Saxon and norman. Gothic early and late, decorated and undecorated, stress and counter-stress are all caught up into one soaring structure at unity with itself: so it will be with the Church and with our Anglican Communion if we are faithful and allow ourselves to be built up in love.
The gospel for today asks the questions: where is your treasure? where is your heart? Are you ready to have your plans and preoccupations over-ruled by the ever and suddenly-arriving Christ who draws us out of ourselves, and our defensive certitudes, into his project of reconciling and making all things whole and new. To set out with Abraham is to open ourselves not once but again and again to the boundless imagination of the divine architect who weaves all that we are and have yet to become into his ongoing work of creation.
Each one of us has his or her part to play, and together we support and challenge one another as God's design, revealed in Christ, becomes, through the driving motion the Spirit, the desire and joy of our hearts. My brothers and sisters, may we be faithful to this process, this journey of grace and truth.

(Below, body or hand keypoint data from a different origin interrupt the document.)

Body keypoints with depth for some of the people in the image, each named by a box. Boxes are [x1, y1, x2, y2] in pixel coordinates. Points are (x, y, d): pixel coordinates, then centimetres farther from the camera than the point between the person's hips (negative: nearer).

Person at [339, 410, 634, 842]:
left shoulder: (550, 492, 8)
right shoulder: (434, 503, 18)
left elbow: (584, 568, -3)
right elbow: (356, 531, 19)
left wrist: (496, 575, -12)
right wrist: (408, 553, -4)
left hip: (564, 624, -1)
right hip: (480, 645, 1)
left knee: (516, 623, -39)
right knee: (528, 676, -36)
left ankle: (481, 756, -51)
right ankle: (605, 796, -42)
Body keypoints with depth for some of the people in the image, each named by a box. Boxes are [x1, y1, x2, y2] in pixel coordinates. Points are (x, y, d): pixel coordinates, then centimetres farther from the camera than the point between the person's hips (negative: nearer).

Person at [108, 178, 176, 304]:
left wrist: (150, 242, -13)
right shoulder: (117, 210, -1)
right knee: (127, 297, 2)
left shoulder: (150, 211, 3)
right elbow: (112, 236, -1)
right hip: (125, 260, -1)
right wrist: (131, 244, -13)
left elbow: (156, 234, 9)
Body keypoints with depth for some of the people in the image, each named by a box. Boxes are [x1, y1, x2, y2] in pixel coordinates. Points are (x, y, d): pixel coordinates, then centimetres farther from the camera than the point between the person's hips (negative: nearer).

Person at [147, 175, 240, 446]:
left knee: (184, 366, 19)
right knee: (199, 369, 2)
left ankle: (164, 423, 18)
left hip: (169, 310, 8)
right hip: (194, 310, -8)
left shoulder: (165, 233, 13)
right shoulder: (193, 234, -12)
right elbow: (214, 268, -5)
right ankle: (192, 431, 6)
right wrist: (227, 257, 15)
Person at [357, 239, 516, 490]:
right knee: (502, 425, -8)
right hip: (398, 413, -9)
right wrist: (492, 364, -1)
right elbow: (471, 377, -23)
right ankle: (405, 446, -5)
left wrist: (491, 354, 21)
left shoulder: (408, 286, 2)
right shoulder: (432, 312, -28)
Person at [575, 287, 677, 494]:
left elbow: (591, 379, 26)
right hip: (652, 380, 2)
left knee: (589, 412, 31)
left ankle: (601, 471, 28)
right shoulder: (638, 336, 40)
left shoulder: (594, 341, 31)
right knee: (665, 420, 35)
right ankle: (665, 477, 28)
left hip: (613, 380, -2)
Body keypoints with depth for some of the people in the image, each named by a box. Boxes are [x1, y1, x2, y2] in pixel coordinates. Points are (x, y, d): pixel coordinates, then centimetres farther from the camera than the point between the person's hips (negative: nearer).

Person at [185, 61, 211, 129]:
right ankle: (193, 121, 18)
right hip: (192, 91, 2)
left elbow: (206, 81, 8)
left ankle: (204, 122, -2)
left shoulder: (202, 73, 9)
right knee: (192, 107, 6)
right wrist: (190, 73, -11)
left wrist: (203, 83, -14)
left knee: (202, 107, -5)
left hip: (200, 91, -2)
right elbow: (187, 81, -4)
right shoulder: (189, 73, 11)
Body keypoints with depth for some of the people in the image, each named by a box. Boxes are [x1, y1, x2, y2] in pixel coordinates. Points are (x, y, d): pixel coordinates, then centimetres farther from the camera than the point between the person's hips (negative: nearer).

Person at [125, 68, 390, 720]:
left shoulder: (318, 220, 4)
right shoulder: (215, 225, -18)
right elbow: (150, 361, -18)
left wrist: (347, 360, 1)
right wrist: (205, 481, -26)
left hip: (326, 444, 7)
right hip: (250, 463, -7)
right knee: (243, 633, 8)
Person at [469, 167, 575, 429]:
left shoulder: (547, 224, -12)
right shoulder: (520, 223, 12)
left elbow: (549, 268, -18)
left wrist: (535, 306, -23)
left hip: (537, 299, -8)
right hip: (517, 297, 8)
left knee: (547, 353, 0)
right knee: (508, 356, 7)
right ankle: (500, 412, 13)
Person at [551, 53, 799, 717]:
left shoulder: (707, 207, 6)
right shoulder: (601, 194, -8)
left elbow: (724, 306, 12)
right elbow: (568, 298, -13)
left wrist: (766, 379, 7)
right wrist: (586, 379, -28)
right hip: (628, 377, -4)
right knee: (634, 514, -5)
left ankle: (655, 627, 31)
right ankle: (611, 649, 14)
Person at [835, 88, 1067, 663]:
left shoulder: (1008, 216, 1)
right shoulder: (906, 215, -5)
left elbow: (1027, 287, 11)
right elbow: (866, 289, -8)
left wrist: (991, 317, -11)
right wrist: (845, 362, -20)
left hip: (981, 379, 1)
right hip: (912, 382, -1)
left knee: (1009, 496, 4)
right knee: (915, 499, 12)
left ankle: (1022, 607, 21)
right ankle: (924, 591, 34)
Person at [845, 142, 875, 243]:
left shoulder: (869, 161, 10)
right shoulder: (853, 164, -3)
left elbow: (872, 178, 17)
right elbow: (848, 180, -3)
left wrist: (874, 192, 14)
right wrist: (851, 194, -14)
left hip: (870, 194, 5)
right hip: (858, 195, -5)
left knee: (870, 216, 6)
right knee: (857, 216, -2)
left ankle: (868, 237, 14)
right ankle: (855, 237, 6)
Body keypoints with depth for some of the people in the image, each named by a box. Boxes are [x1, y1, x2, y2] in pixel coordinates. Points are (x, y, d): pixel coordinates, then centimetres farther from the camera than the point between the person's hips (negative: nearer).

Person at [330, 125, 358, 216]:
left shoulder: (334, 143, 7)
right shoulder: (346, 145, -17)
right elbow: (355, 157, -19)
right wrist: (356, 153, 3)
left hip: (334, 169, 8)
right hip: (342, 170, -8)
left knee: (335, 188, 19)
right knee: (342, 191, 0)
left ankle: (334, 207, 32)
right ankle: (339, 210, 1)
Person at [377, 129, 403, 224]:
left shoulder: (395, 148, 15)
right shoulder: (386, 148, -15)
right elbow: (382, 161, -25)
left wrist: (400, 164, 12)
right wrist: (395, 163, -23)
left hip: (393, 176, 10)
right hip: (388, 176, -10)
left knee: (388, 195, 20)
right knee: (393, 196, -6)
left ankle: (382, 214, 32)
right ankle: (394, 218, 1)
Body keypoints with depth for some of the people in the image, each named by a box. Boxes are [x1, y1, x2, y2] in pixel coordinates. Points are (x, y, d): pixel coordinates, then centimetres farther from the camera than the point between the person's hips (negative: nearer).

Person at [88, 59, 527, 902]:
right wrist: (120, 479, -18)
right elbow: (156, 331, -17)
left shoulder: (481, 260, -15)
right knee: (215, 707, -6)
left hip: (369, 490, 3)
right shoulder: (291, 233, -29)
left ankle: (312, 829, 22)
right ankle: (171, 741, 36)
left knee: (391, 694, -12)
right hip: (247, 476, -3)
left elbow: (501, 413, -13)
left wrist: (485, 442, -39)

Amen.
One more word: our God, who can call and embrace and make use of all paradox and contradiction is also capable of subtle irony, for your preacher today whose middle name is Tracy, is a descendent of William de Tracy, one of the four knights who in this very church, in the year 1170, killed the then Archbishop of Canterbury Thomas Becket. How glad I am today to have been given a more pacific task to perform, and a very different sword to wield.